Re: [PATCH 10/10] fsnotify: generate pre-content permission event on page fault

Josef Bacik <josef@xxxxxxxxxxxxxx> · Fri, 2 Aug 2024 12:03:57 -0400

On Thu, Aug 01, 2024 at 11:40:25PM +0200, Jan Kara wrote:
> On Thu 25-07-24 14:19:47, Josef Bacik wrote:
> > FS_PRE_ACCESS or FS_PRE_MODIFY will be generated on page fault depending
> > on the faulting method.
> > 
> > This pre-content event is meant to be used by hierarchical storage
> > managers that want to fill in the file content on first read access.
> > 
> > Signed-off-by: Josef Bacik <josef@xxxxxxxxxxxxxx>
> ...
> > @@ -3287,6 +3288,35 @@ vm_fault_t filemap_fault(struct vm_fault *vmf)
> >  	if (unlikely(index >= max_idx))
> >  		return VM_FAULT_SIGBUS;
> >  
> > +	/*
> > +	 * If we have pre-content watchers then we need to generate events on
> > +	 * page fault so that we can populate any data before the fault.
> > +	 *
> > +	 * We only do this on the first pass through, otherwise the populating
> > +	 * application could potentially deadlock on the mmap lock if it tries
> > +	 * to populate it with mmap.
> > +	 */
> > +	if (fault_flag_allow_retry_first(vmf->flags) &&
> > +	    fsnotify_file_has_content_watches(file)) {
> 
> I'm somewhat nervous that if ALLOW_RETRY isn't set, we'd silently jump into
> readpage code without ever sending pre-content event and thus we'd possibly
> expose invalid content to userspace?

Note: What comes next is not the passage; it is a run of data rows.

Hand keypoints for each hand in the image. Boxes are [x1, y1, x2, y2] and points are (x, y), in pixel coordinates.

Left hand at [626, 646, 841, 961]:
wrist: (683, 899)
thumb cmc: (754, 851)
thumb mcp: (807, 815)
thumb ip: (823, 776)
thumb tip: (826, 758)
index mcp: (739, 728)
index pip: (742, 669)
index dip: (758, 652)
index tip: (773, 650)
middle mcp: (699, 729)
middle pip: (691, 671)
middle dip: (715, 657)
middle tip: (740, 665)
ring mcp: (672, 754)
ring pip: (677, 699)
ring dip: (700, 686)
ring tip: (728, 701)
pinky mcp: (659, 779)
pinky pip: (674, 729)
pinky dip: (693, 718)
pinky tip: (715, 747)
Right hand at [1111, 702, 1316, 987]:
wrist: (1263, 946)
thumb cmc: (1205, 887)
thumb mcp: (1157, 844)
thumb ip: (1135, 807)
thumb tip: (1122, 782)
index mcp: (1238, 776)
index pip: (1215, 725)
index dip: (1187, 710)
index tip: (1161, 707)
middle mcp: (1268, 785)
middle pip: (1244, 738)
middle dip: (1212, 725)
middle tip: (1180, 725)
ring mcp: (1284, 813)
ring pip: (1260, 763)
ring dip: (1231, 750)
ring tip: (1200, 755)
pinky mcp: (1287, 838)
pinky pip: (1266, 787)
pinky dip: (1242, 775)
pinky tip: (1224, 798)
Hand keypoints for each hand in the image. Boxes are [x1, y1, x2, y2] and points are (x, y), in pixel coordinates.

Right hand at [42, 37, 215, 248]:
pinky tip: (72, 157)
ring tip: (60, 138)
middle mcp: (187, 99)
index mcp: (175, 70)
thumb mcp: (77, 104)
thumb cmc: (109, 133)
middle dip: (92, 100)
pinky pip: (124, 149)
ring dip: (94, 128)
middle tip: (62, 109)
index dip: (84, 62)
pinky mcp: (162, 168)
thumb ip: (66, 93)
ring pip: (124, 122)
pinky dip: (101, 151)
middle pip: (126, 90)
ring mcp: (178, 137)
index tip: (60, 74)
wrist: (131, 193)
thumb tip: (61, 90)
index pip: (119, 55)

I think we should fail the fault if
> fsnotify_file_has_content_watches(file) && !(vmf->flags &
> FAULT_FLAG_ALLOW_RETRY).

I was worried about this too but it seems to not be the case that we'll not ever
have ALLOW_RETRY.  That being said I'm fine turning this into a sigbus.

> 
> > +		int mask = (vmf->flags & FAULT_FLAG_WRITE) ? MAY_WRITE : MAY_READ;
> > +		loff_t pos = vmf->pgoff << PAGE_SHIFT;
> > +
> > +		fpin = maybe_unlock_mmap_for_io(vmf, fpin);
> > +
> > +		/*
> > +		 * We can only emit the event if we did actually release the
> > +		 * mmap lock.
> > +		 */
> > +		if (fpin) {
> > +			error = fsnotify_file_area_perm(fpin, mask, &pos,
> > +							PAGE_SIZE);
> > +			if (error) {
> > +				fput(fpin);
> > +				return VM_FAULT_ERROR;
> > +			}
> > +		}
> > +	}
> > +
> >  	/*
> >  	 * Do we have something in the page cache already?
> >  	 */
> ...
> > @@ -3612,6 +3643,13 @@ vm_fault_t filemap_map_pages(struct vm_fault *vmf,
> >  	unsigned long rss = 0;
> >  	unsigned int nr_pages = 0, mmap_miss = 0, mmap_miss_saved, folio_type;
> >  
> > +	/*
> > +	 * We are under RCU, we can't emit events here, we need to force a
> > +	 * normal fault to make sure the events get sent.
> > +	 */
> > +	if (fsnotify_file_has_content_watches(file))
> > +		return ret;
> > +
> 
> I don't think we need to do anything for filemap_map_pages(). The call just
> inserts page cache content into page tables and whatever is in the page
> cache and has folio_uptodate() set should be already valid file content,
> shouldn't it?

I'll make this comment more clear.  filemap_fault() will start readahead, but
we'll only emit the event for the page size that we're faulting.  I had looked
at putting this at the readahead place and figuring out the readahead size, but
literally anything could trigger readahead so it's better to just not allow
filemap_map_pages() to happen, otherwise we'll end up with empty pages (if the
content hasn't been populated yet) and never emit an event for those ranges.
Thanks,

Josef